Dungy played in 20 games and caught seven passes for Oregon from 2011-13 before transferring to South Florida for Taggart’s second season on the job.

“He’s a cool dude,” Dungy said. “I remember our first practice in training camp and he was out throwing passes in one-on-one drills. He was still trying to get it right when I was out there. It wasn’t quite where USF is now winning 10 games and scoring a lot of points, but they were getting on the cusp of that and you could see it coming together.”

USF went 4-8 during Dungy’s season, and then he watched as Taggart adjusted his offense, finishing 8-5 in 2015 and 10-2 this season.

“During my year there we were still running a lot more of coach Jim Harbaugh’s offense, more pro-style,” Dungy said, noting that Taggart spent three seasons as an assistant to Harbaugh at Stanford. “Then we had players coming in that were more spread-type players. I wasn’t in the program the last two years, but I saw from a distance it resembled Oregon more. He adapted his game and changed the offense the last couple years.”

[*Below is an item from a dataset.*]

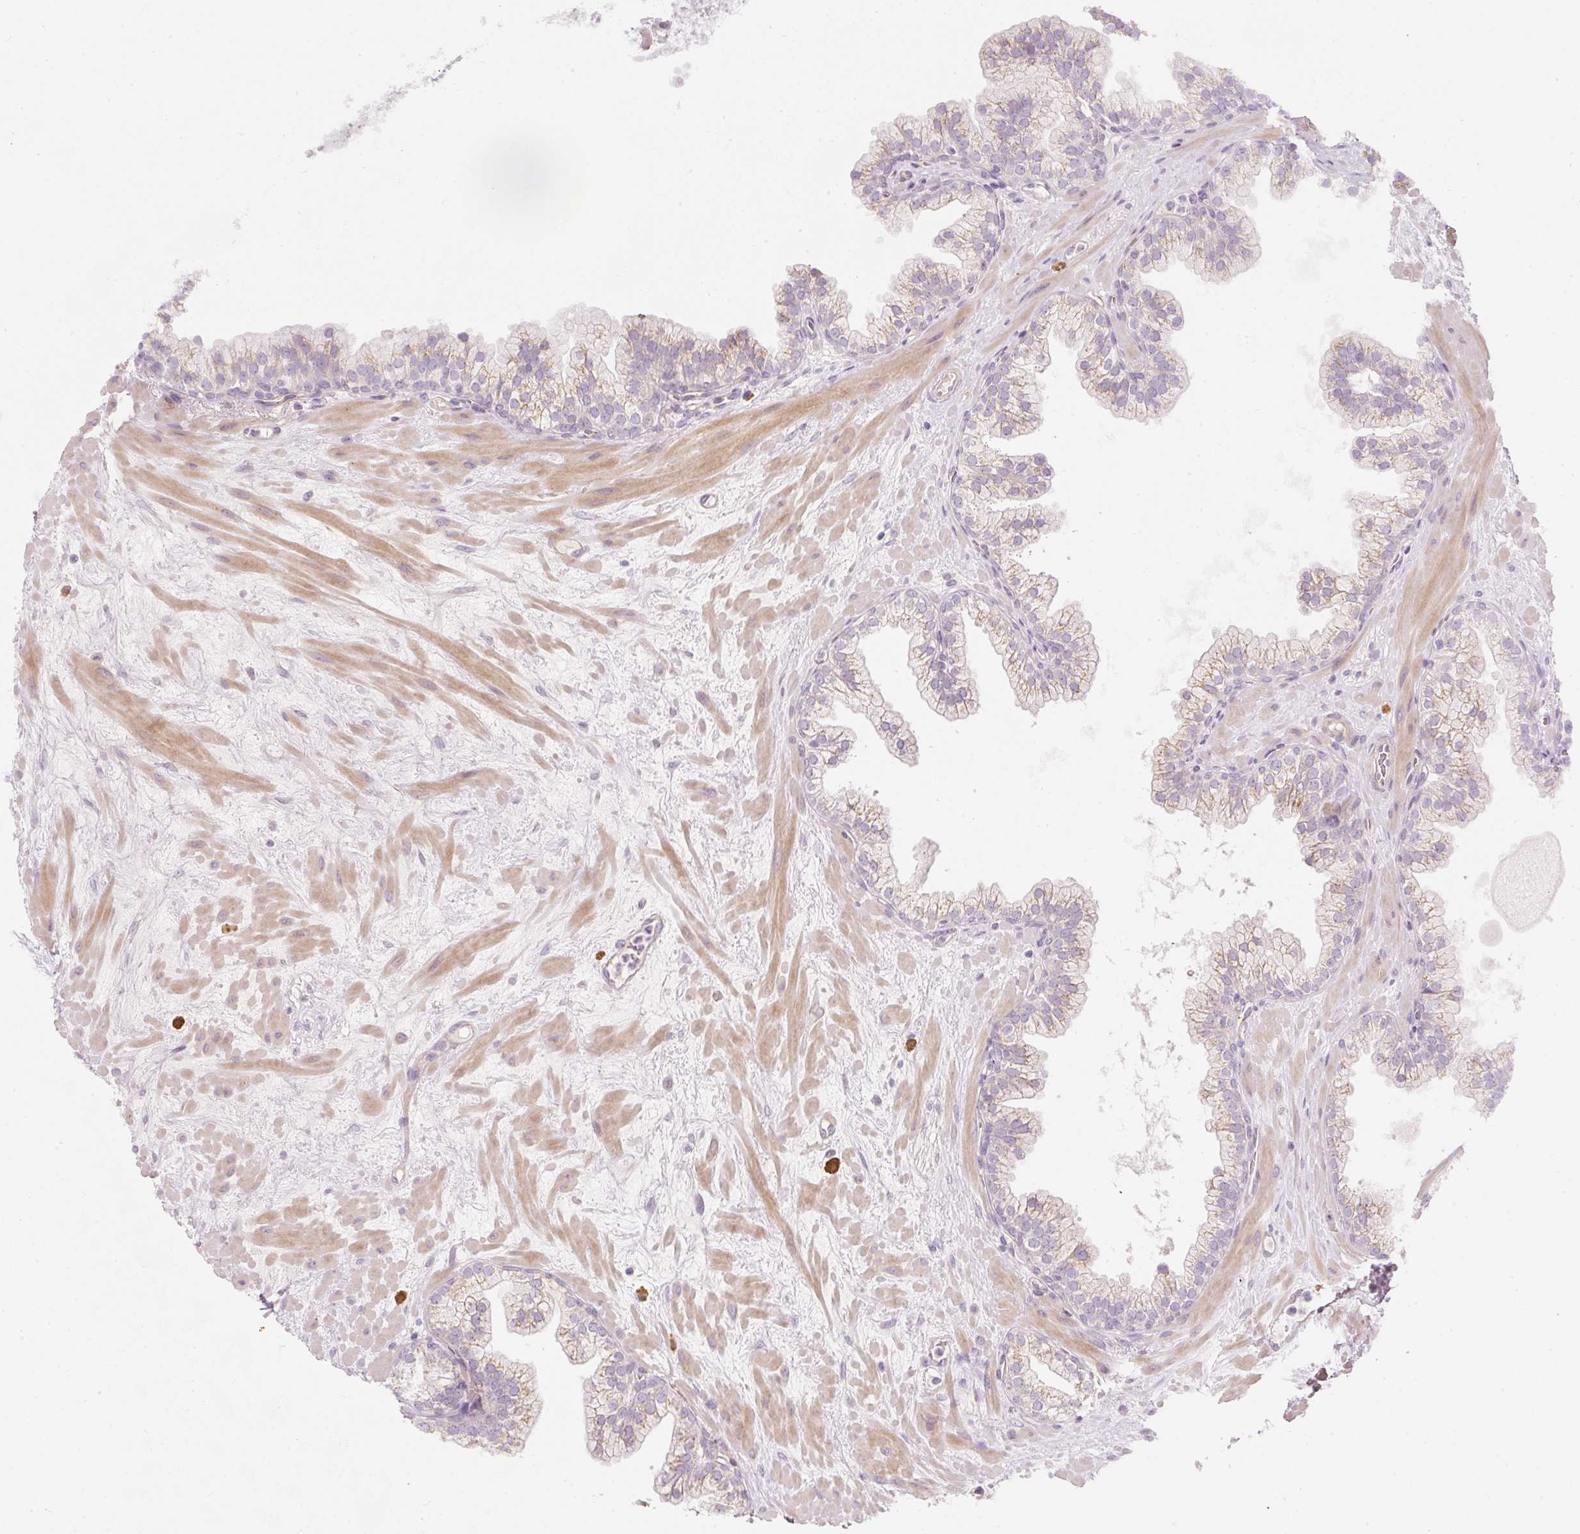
{"staining": {"intensity": "weak", "quantity": "<25%", "location": "cytoplasmic/membranous"}, "tissue": "prostate", "cell_type": "Glandular cells", "image_type": "normal", "snomed": [{"axis": "morphology", "description": "Normal tissue, NOS"}, {"axis": "topography", "description": "Prostate"}, {"axis": "topography", "description": "Peripheral nerve tissue"}], "caption": "The immunohistochemistry (IHC) image has no significant expression in glandular cells of prostate. (Brightfield microscopy of DAB (3,3'-diaminobenzidine) IHC at high magnification).", "gene": "NBPF11", "patient": {"sex": "male", "age": 61}}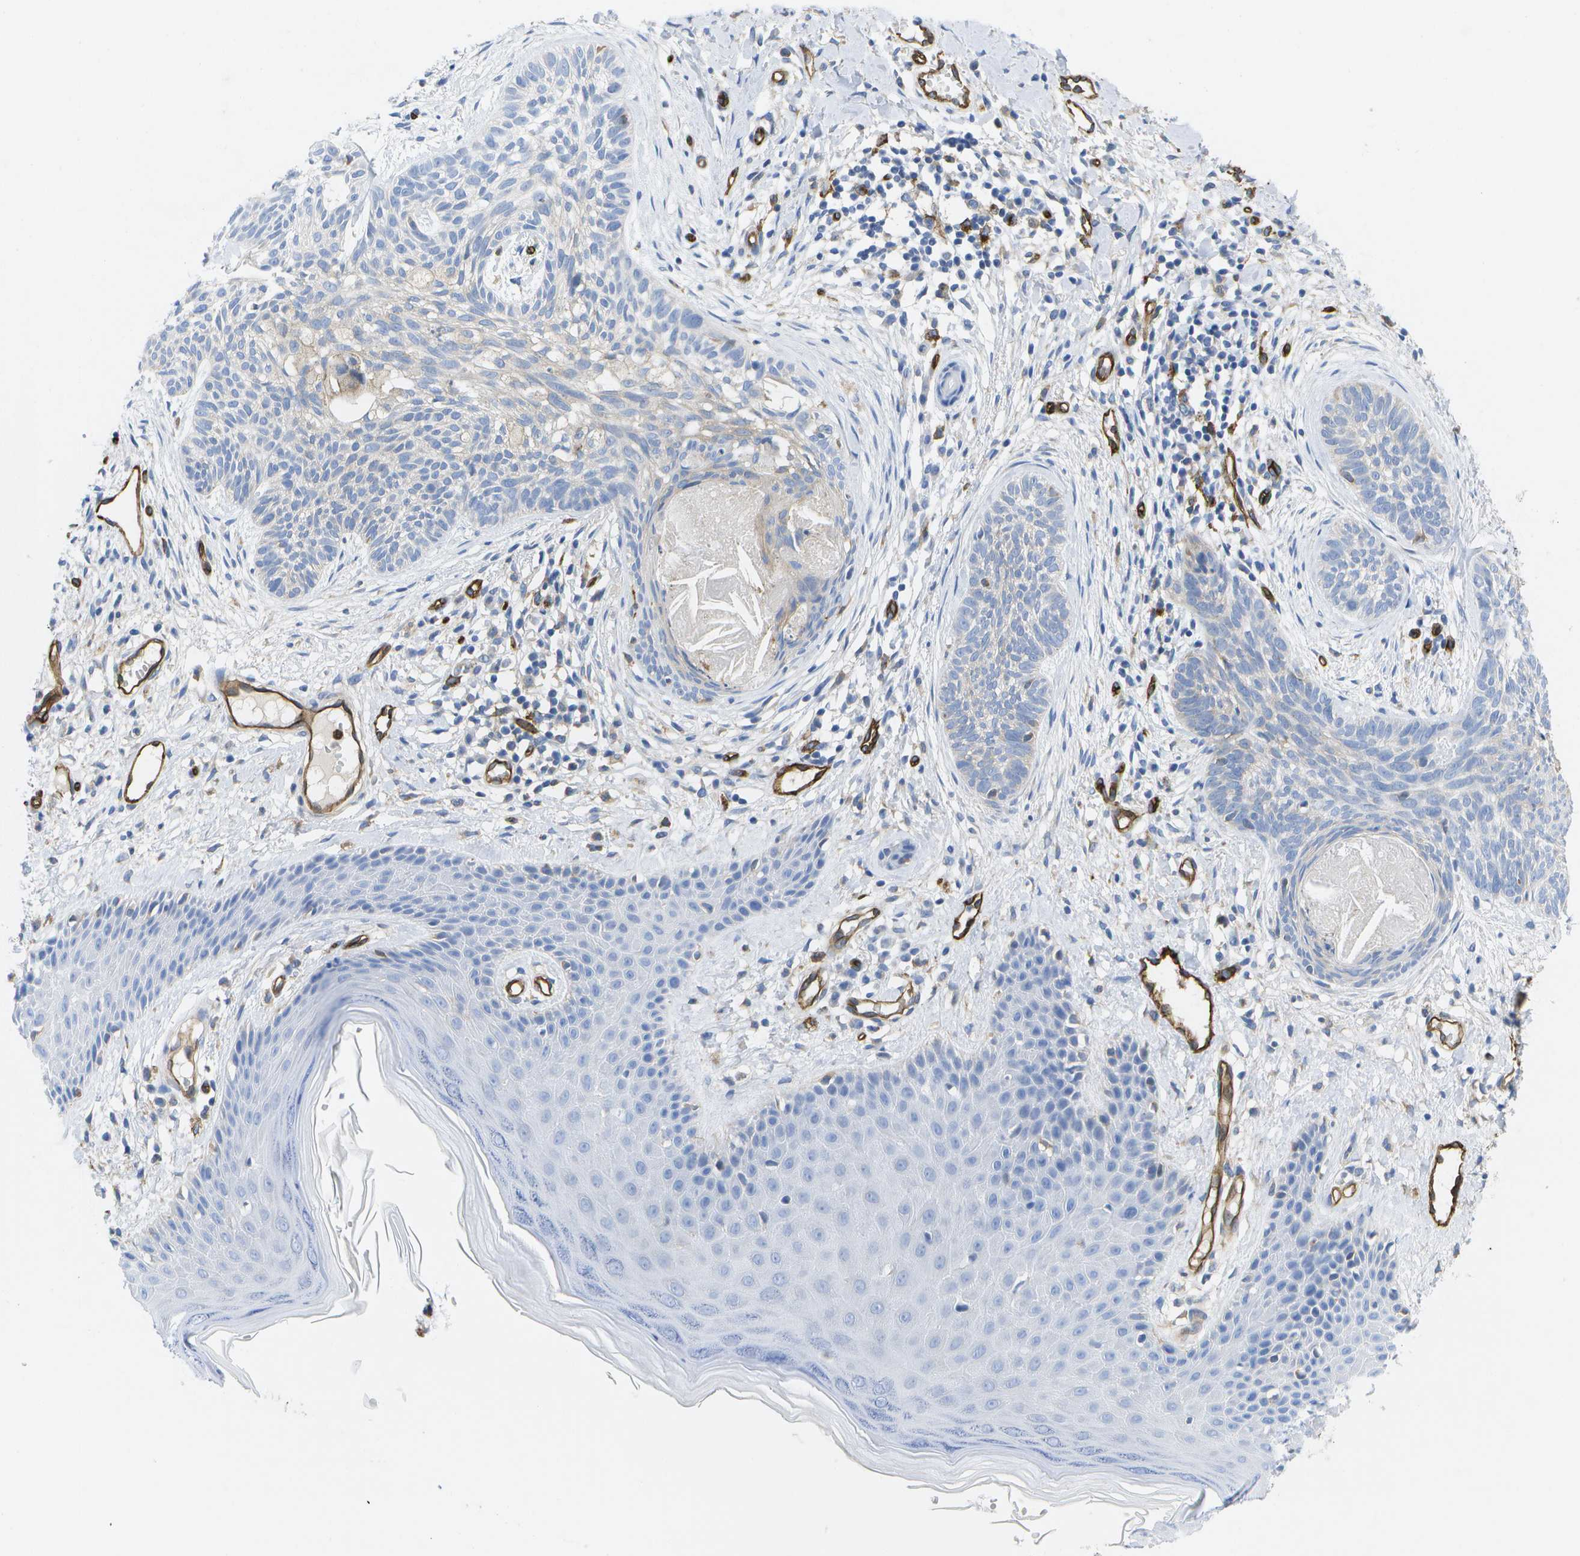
{"staining": {"intensity": "negative", "quantity": "none", "location": "none"}, "tissue": "skin cancer", "cell_type": "Tumor cells", "image_type": "cancer", "snomed": [{"axis": "morphology", "description": "Basal cell carcinoma"}, {"axis": "topography", "description": "Skin"}], "caption": "Basal cell carcinoma (skin) was stained to show a protein in brown. There is no significant positivity in tumor cells.", "gene": "DYSF", "patient": {"sex": "female", "age": 59}}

Dungy said he is interested to see how Taggart adapts to Oregon.

“He’s got a lot of great facilities at his disposal that when he recruited at other schools, he didn’t have,” said Dungy, who is working in real estate in Florida.

“He got great athletes to USF and Western Kentucky. I’m curious to see, they talk about the Oregon way, how that will go. If he’ll implement some of the sports science and recovery methods they use and how that will merge. I’m sure he will have his own spin on a few things, so it will be interesting to see what he changes.”